Nearly 100 years after accidentally drinking from the Fountain of Youth, perpetually 17-year-old Emma investigates a series of murders.
Through flashbacks, readers learn how inadvertently drinking from the Fountain of Youth in 1916 eventually led to the tragic murders of Emma’s and Charlie’s families, both white, at the hands of the congregation of the Church of Light. While the two flee for their lives, Charlie decides separation is the safer choice and deliberately breaks Emma’s heart to convince her to leave him. Both soon regret the decision, but without a plan or modern modes of communication, they are unable to reunite. Flash-forward to present-day Dallas, where Emma, still searching for Charlie, finds herself also investigating a string of murdered girls who she believes are also victims of the Church of Light. After a neighboring girl is kidnapped, Emma hopes to rescue her by using herself as bait—a decision that ultimately leads to revelations about the day when she and Charlie gained their eternal youth.
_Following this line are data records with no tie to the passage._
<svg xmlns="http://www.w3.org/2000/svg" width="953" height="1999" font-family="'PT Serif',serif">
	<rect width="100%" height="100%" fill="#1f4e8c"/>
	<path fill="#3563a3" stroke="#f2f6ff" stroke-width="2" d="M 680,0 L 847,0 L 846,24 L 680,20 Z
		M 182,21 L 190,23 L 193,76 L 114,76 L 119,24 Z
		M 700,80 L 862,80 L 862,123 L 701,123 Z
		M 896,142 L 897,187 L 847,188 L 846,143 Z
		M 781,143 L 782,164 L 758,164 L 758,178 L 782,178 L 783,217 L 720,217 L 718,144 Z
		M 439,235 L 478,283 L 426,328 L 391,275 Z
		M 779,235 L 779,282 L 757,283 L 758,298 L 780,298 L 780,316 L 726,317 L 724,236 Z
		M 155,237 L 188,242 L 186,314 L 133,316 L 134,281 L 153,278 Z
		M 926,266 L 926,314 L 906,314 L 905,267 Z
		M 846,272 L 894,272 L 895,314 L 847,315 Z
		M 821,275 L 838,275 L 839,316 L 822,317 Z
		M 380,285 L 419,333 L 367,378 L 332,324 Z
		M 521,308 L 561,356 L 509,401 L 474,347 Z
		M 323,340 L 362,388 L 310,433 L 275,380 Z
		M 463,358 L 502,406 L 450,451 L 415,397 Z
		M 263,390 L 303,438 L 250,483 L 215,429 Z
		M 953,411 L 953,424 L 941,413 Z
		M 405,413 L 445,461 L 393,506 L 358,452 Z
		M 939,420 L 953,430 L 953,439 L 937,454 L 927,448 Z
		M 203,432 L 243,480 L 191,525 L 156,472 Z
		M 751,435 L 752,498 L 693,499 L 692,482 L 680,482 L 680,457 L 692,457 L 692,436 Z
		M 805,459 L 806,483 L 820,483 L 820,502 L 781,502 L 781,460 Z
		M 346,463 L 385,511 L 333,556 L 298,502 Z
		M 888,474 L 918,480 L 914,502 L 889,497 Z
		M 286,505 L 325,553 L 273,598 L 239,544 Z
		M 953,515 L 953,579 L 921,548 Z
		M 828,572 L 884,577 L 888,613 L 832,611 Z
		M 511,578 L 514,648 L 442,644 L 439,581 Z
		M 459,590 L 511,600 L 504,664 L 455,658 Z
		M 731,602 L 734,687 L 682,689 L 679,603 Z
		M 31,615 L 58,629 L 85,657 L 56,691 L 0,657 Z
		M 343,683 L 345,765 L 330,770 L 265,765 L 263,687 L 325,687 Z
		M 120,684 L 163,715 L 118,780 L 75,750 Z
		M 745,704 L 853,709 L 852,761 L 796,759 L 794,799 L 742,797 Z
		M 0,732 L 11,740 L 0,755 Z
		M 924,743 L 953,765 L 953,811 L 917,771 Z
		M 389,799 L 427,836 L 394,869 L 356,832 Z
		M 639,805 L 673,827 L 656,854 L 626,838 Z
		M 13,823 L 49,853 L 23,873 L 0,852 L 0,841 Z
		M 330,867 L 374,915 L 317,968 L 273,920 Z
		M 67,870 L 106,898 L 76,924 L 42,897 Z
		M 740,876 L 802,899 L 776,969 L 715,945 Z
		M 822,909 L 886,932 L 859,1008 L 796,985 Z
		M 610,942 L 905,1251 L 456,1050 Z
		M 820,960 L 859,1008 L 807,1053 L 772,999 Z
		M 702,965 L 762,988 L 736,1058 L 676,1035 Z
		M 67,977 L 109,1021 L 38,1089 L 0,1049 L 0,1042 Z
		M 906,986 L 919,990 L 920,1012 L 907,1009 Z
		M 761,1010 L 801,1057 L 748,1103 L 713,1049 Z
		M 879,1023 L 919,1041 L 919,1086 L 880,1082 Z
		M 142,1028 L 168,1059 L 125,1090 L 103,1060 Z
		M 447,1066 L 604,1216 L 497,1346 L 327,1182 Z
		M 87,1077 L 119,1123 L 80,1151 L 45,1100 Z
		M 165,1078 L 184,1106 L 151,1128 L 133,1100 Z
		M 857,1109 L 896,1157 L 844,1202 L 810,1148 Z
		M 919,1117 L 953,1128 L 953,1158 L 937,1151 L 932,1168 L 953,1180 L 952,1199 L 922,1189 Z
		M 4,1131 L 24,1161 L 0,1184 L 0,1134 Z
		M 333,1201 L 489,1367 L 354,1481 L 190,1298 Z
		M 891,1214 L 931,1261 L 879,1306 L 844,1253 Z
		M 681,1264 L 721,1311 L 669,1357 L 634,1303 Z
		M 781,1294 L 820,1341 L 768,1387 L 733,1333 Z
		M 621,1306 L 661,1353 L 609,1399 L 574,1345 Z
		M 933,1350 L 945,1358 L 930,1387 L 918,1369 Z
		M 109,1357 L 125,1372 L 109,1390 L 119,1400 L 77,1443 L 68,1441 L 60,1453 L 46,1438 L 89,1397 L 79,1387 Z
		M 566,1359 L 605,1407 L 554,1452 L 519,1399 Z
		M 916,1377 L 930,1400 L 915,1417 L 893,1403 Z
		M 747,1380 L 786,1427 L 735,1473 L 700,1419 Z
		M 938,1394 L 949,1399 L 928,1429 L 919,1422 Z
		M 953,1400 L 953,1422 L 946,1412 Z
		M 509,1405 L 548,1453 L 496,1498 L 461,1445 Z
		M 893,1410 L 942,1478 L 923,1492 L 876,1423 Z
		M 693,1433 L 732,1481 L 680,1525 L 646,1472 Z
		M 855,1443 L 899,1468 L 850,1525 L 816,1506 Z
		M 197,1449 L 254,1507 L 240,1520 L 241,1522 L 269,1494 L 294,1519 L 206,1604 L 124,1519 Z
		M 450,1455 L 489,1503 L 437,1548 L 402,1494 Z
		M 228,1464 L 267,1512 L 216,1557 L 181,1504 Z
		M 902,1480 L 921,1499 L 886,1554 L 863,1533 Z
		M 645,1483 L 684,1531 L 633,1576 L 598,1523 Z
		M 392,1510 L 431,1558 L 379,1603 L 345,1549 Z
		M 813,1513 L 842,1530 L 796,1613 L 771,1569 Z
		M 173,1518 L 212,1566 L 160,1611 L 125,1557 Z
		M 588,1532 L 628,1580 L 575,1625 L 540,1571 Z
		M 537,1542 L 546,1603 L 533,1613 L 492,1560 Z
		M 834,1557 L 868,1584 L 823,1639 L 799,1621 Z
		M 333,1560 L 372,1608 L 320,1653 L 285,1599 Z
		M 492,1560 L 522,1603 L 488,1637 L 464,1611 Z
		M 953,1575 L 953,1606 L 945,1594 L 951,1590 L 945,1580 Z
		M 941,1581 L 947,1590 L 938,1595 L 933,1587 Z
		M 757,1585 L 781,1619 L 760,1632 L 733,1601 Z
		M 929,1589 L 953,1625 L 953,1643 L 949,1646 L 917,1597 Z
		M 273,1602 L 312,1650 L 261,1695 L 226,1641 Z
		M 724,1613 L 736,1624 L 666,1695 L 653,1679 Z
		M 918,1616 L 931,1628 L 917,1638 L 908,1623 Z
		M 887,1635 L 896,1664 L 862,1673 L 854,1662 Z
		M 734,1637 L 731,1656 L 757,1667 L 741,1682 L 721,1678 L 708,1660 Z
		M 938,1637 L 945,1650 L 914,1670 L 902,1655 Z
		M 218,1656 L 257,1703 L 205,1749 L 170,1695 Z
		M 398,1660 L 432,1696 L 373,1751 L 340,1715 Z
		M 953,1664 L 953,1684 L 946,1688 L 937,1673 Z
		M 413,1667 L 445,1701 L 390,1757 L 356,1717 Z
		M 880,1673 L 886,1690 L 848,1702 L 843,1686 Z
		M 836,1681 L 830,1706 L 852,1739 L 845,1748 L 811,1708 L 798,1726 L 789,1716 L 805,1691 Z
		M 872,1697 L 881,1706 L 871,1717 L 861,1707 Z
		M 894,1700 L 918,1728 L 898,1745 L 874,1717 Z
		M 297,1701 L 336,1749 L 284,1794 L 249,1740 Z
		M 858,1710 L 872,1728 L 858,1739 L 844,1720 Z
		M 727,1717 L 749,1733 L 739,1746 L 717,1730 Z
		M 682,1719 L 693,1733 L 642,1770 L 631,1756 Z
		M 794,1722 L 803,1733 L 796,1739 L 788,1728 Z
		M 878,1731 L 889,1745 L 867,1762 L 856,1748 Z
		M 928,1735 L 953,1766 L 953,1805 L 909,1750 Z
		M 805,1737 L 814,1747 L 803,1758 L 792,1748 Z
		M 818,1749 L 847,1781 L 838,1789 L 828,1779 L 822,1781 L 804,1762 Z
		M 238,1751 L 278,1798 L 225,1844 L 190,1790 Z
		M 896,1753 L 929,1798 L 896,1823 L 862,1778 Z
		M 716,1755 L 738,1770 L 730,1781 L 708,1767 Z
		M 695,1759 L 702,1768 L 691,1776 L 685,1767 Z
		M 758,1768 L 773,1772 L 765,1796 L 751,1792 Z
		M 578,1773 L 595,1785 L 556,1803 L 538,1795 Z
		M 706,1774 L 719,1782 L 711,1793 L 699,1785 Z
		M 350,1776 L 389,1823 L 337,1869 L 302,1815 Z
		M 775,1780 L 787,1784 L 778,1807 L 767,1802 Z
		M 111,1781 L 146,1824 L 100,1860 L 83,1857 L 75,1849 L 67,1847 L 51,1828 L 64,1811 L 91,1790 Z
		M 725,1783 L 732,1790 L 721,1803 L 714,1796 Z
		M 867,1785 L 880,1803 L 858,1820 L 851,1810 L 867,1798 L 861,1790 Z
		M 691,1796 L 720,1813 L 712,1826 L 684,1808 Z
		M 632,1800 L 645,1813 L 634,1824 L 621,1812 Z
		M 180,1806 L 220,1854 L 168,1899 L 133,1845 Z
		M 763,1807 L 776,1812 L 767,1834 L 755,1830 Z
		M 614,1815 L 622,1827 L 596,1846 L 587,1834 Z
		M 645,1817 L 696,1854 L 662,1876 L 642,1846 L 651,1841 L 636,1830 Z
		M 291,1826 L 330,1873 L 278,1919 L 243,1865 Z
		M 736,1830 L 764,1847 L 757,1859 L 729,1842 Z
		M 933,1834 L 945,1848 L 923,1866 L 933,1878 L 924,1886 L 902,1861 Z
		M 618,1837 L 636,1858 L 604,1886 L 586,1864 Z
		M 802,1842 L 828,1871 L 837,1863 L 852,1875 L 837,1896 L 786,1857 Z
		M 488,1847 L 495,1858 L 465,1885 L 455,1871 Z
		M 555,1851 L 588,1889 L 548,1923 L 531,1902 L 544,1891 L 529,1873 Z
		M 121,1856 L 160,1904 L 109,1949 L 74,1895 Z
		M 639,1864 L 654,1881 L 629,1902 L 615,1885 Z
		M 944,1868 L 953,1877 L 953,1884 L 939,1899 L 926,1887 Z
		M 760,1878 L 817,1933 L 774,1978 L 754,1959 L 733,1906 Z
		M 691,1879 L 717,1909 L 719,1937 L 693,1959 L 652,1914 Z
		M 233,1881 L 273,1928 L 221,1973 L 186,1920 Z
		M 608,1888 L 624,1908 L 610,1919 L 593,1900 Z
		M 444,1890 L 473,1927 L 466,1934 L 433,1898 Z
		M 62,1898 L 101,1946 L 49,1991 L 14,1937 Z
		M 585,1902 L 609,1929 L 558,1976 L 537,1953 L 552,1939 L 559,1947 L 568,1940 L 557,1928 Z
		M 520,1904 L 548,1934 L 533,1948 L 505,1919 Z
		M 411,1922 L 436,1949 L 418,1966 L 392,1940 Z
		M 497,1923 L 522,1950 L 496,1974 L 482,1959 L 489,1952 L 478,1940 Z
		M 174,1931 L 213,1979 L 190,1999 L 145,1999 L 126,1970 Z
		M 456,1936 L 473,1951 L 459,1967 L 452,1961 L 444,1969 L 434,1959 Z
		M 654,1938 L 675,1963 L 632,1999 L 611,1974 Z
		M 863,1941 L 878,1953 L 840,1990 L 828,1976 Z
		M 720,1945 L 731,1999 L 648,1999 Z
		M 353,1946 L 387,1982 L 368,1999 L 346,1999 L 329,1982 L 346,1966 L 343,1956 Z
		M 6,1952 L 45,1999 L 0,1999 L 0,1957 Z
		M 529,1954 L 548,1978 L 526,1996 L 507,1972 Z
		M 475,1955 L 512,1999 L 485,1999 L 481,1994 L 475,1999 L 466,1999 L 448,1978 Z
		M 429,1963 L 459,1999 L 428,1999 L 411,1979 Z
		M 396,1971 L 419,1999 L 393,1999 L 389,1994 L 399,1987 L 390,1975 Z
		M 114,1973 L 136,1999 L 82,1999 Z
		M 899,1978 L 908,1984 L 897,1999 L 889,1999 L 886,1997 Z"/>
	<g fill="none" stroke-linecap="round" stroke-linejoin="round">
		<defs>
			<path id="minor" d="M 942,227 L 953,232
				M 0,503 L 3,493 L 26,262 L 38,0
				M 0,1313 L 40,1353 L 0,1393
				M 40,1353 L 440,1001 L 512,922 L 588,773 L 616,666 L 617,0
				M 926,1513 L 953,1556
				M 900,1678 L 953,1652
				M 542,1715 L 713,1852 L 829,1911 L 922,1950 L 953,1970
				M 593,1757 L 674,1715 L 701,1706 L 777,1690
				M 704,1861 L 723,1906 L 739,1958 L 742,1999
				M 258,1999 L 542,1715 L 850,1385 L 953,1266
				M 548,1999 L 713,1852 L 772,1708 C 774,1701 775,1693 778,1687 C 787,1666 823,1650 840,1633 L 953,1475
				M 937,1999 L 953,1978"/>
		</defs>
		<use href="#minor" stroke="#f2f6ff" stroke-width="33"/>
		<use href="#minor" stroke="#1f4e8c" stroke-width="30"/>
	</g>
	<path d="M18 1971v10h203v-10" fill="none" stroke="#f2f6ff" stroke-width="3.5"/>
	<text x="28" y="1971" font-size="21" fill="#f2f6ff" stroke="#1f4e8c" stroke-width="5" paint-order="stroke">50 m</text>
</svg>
Interspersed throughout Emma’s mystery story are chapters dedicated to recounting how Charlie has spent his life; these effectively capture the loneliness, isolation, and even regret that accompanies the secrecy required by eternal youth. The novel’s resolution is awfully quick, but the storylines’ convergence is largely satisfying.
A modern Tuck Everlasting with a thriller twist: fun, in spite of its improbabilities.